Talking about mental health can make people feel uneasy or awkward, but it shouldn't. Approaching the conversation honestly and with compassion is a good start, advises Martin L. Greenwald, MD, a psychiatrist at Northwestern Medicine Regional Medical Group. "It's important to be honest with ourselves, loved ones and friends," he explains. "Ultimately, we want to recognize and solve the problem. We should not be afraid to talk about something so serious."

Here, Dr. Greenwald provides guidance on noticing a mental health issue and how to navigate a conversation about it.

Seeing a problem

Some emotions and behaviors that can signal mental health challenges are:

  • Severe sadness or gloominess
  • Extreme mood swings
  • Misuse of alcohol or drugs
  • Withdrawing from friends and activities
  • Thinking about suicide

Start the Conversation

If you believe someone in your life needs some mental health support, take some time to reflect on the person and consider their likely reaction before you start talking. Is this someone who is generally receptive to concerns, or are they typically resistant? Plan to phrase your words appropriately so that they have the best chance of being well-received.

Start the discussion by being supportive. Let the person know you are there for them and care about their well-being. Dr. Greenwald recommends taking a flexible but supportive approach.  For example, mentioning to a friend who may be depressed, "maybe it's just me, but you've seemed more down than usual. If you ever want to talk about it, I'm here." Also, a simple "How can I help?" can get the conversation going. 

"It gets you out of the responsibility of having to dispense any kind of profound advice that maybe you are not qualified to give," he says.

Continue With Care

As you're listening to someone discuss their mental health, be mindful of your responses and choose your words carefully. Try not to be hostile or dismissive. You may be afraid of seeing someone you know and love acting in an unusual way without knowing the reason behind their behaviors, but be sensitive to what they are going through.
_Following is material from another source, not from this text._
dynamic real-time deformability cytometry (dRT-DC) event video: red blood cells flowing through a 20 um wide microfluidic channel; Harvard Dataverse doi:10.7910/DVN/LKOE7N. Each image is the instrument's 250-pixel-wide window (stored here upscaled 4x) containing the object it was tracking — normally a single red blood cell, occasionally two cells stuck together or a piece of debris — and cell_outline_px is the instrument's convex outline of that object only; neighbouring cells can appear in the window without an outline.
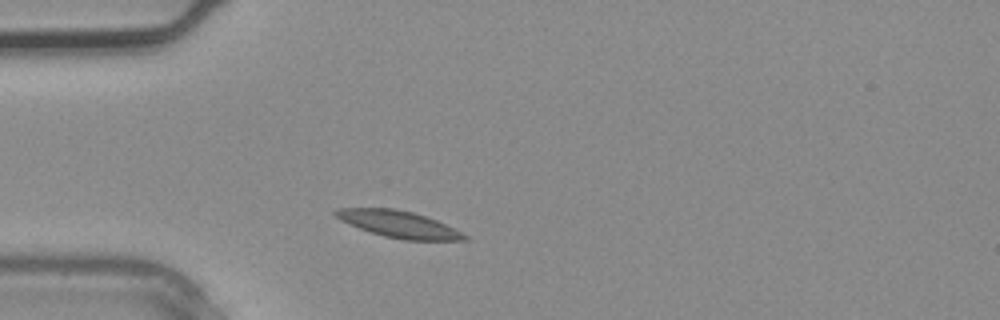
{"species": "common noctule bat (a hibernating species)", "species_latin": "Nyctalus noctula", "temperature_condition": "warm", "stored_images_in_passage": 1, "camera_frame_rate_fps": 3000, "um_per_image_px": 0.085, "animal": {"sex": "male", "body_mass_g": 20.4}, "frame": {"image": 1, "passage_image": 1, "time_ms": 0.0, "image_size_px": [1000, 320], "cell_outline_px": [[468, 240], [404, 240], [384, 236], [360, 228], [340, 220], [332, 212], [336, 208], [396, 208], [412, 212], [436, 220], [468, 236]], "centroid_in_image_um": [33.86, 19.05], "position_along_channel_um": 51.1, "area_um2": 19.77}}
"You should treat people with mental illness with kindness and respect. Like the rest of us, they have strengths and weaknesses," says Dr. Greenwald. Minimizing someone's mental health can make it seem like they are to blame — which is never true.

These are some insensitive statements and questions to avoid:

  • "It's all in your head."
  • "You need to be more cheerful and think happier thoughts."
  • "Snap out of it."
  • "Just relax."
  • "Why aren't you seeing a therapist?"
  • "Why aren't you on medication?"

Remain Supportive

Continue checking in with the person you are concerned about. This makes people feel valued and supported, says Dr. Greenwald. "Having family or a sense of community makes people feel like there is someone who has their back, and if they are going through hard times, there is a support system for them to rely on," he notes.